EXTRACT PROVIDED »
----
The flexor tendons of the hand are crucial for normal hand function. These tendons bend, or flex, our fingers to make a fist. Each finger contains 2 finger flexors (FDS and FDP tendons) which originate in the forearm, travel through the carpal tunnel in the wrist, and insert on the palm-side of the fingers. The thumb contains a single flexor tendon (FPL). A flexor tendon laceration usually is caused by a sharp object such as a piece of glass or knife. A digital nerve or artery can also be injured at the same time.
Flexor tendon lacerations in the hand have challenged even the most skilled surgeons for decades. Repair techniques have improved over the years through research and the patient outcomes have improved. However, some patients can still have problems with stiffness, scar tissue, and decreased hand function.
How is the injury diagnosed?
Flexor tendon lacerations are usually obvious to the patient when he or she cannot bend the finger. The diagnosis is confirmed by a physician with a physical exam. Additional injuries to the skin, bones, joints, nerves and blood vessels are also important to evaluate as well. While tendons cannot be seen on x-ray, an x-ray can be obtained to look for a fracture or piece of glass. Early diagnosis and treatment of these injury is very important.
What is the treatment for a cut flexor tendon?
The wound should be cleansed thoroughly as soon as possible to reduce the chance of an infection. This can be done in the emergency room or urgent care. Patients may be given antibiotics if the wound is dirty or as a preventive measure. Stitches are typically used to close the skin. Clean bandages are applied and the patient is often referred to a surgeon for continued treatment.
When a flexor tendon is completely lacerated, the muscle belly in the forearm pulls the two ends apart. In normal conditions, the tendons in the arm are under tension, like a stretched rubber band. If the tendon is cut, the ends pull apart. This gap prevents the tendon ends from joining back together and healing on their own. Surgery is the only way to reconnect the flexor tendon ends.
What is involved with surgery?
----
DATA PROVIDED »
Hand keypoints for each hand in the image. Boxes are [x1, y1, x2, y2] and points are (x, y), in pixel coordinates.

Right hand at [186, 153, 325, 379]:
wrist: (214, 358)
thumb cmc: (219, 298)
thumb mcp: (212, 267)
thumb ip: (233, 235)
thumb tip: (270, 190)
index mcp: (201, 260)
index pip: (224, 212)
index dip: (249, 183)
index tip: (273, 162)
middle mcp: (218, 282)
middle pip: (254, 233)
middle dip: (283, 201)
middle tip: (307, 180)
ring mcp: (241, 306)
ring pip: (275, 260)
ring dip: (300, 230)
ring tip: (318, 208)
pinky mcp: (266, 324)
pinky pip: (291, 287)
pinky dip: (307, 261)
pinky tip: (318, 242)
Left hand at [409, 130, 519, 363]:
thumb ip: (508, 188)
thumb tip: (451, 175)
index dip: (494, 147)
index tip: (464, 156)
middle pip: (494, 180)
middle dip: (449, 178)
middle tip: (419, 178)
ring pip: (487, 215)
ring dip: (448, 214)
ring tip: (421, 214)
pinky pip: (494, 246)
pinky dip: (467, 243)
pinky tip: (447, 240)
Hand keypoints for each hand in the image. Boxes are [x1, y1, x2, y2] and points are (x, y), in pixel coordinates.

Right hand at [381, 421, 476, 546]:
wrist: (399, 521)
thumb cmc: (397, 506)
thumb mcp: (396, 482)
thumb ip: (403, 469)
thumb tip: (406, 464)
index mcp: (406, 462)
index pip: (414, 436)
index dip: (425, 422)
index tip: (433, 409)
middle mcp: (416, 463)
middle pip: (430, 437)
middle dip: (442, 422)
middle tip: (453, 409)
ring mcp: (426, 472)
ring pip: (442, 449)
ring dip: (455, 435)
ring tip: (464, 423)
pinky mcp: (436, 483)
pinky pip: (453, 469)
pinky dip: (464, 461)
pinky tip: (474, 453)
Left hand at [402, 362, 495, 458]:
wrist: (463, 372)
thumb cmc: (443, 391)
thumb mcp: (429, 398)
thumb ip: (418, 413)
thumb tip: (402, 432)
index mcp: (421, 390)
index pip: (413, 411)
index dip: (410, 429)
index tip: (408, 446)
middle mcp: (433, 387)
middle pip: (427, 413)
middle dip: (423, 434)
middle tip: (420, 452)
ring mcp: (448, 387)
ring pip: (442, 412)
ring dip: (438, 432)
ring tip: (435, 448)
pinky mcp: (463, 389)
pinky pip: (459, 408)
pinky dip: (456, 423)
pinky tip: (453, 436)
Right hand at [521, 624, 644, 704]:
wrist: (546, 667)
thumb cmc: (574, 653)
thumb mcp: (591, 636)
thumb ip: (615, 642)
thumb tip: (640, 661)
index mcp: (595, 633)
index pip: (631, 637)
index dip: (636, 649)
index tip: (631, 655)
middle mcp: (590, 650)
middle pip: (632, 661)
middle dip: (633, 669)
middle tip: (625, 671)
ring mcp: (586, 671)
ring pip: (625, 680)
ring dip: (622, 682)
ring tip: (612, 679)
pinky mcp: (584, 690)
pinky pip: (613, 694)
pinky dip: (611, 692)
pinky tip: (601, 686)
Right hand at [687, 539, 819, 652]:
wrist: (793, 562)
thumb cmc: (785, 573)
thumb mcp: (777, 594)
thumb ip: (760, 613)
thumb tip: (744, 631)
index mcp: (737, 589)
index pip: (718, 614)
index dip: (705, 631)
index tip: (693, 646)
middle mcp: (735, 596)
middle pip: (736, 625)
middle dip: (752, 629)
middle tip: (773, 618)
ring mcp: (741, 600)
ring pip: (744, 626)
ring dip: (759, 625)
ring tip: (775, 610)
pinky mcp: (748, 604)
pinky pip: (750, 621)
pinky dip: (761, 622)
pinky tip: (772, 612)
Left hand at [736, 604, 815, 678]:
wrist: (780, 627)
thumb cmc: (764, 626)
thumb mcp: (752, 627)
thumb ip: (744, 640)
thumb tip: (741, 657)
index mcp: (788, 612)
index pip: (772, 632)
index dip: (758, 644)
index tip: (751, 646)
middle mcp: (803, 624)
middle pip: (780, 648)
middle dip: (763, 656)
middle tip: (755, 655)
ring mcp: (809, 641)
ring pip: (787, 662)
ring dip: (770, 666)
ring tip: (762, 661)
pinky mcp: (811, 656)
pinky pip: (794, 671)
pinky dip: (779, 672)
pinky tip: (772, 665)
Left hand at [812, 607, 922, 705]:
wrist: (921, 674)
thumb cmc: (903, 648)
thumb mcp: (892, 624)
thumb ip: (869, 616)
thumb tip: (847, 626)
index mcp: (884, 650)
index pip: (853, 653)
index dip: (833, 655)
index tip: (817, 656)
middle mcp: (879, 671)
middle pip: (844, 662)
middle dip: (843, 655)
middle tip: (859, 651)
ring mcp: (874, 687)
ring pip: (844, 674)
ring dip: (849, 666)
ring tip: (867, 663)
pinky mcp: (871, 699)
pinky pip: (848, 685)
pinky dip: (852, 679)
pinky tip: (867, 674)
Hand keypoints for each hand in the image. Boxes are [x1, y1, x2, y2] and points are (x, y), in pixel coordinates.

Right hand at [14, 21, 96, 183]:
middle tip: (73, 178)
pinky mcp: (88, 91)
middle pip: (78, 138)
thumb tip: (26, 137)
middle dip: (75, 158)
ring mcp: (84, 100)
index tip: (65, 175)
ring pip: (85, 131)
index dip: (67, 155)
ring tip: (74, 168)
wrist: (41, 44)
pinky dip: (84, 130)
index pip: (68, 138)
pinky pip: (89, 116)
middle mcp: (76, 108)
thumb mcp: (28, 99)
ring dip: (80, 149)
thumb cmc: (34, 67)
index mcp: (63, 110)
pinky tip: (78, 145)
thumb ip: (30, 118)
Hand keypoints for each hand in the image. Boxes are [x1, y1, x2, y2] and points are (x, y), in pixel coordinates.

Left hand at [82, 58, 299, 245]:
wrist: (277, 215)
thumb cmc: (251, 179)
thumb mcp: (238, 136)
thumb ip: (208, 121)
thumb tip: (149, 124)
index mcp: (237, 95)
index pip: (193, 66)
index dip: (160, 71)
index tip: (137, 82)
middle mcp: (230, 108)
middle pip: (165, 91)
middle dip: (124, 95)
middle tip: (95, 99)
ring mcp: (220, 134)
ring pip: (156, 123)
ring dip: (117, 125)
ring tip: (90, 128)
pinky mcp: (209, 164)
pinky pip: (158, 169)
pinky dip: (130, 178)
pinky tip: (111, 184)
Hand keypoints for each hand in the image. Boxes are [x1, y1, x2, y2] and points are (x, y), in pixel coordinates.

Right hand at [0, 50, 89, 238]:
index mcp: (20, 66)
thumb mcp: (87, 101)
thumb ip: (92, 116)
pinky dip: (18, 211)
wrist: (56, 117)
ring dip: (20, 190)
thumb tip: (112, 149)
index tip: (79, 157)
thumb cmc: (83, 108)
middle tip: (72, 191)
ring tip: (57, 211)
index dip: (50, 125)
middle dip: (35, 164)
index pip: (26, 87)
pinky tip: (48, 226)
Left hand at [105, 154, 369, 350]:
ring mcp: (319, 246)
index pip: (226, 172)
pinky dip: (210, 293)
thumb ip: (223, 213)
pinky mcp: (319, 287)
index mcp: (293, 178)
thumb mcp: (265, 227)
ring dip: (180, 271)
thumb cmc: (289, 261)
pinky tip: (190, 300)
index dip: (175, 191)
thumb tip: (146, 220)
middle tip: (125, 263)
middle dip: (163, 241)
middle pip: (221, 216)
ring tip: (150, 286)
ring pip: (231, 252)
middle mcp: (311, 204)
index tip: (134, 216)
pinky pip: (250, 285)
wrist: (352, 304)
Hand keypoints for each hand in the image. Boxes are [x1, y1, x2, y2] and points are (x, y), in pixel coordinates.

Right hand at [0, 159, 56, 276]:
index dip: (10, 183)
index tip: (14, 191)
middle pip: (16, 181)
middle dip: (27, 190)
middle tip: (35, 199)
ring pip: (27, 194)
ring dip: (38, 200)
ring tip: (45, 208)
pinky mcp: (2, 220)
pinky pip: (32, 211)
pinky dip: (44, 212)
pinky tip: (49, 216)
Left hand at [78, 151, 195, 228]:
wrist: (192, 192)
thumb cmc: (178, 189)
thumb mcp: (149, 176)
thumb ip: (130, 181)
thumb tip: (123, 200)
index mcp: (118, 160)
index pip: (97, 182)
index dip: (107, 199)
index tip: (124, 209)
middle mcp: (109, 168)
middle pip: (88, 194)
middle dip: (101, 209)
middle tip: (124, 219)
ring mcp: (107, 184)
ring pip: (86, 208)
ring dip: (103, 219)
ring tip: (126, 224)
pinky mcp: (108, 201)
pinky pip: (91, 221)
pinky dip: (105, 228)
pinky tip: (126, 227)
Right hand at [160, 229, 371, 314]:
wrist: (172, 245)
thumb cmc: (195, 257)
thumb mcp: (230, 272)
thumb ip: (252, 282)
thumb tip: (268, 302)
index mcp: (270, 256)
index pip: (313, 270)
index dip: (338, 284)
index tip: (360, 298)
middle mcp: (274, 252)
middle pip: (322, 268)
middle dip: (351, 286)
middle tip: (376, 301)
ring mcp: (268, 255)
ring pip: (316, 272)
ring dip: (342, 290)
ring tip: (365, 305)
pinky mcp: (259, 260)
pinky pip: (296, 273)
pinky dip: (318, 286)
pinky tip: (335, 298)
----
TASK LIST »
**a.** Answer these questions from the passage on flexor tendon injuries:
(i) How many flexor tendons does the thumb contain?
(ii) What can an x-ray be obtained to look for?
(iii) What is the only way to reconnect the flexor tendon ends?
**b.** Reproduce the part of the passage on flexor tendon injuries between "What is the" and "flexor tendon ends.", inclusive.
The data can be set aside.

PER-TASK OUTPUTS »
**a.**
(i) A single flexor tendon (FPL).
(ii) A fracture or piece of glass.
(iii) Surgery.

**b.**
What is the treatment for a cut flexor tendon?
The wound should be cleansed thoroughly as soon as possible to reduce the chance of an infection. This can be done in the emergency room or urgent care. Patients may be given antibiotics if the wound is dirty or as a preventive measure. Stitches are typically used to close the skin. Clean bandages are applied and the patient is often referred to a surgeon for continued treatment.
When a flexor tendon is completely lacerated, the muscle belly in the forearm pulls the two ends apart. In normal conditions, the tendons in the arm are under tension, like a stretched rubber band. If the tendon is cut, the ends pull apart. This gap prevents the tendon ends from joining back together and healing on their own. Surgery is the only way to reconnect the flexor tendon ends.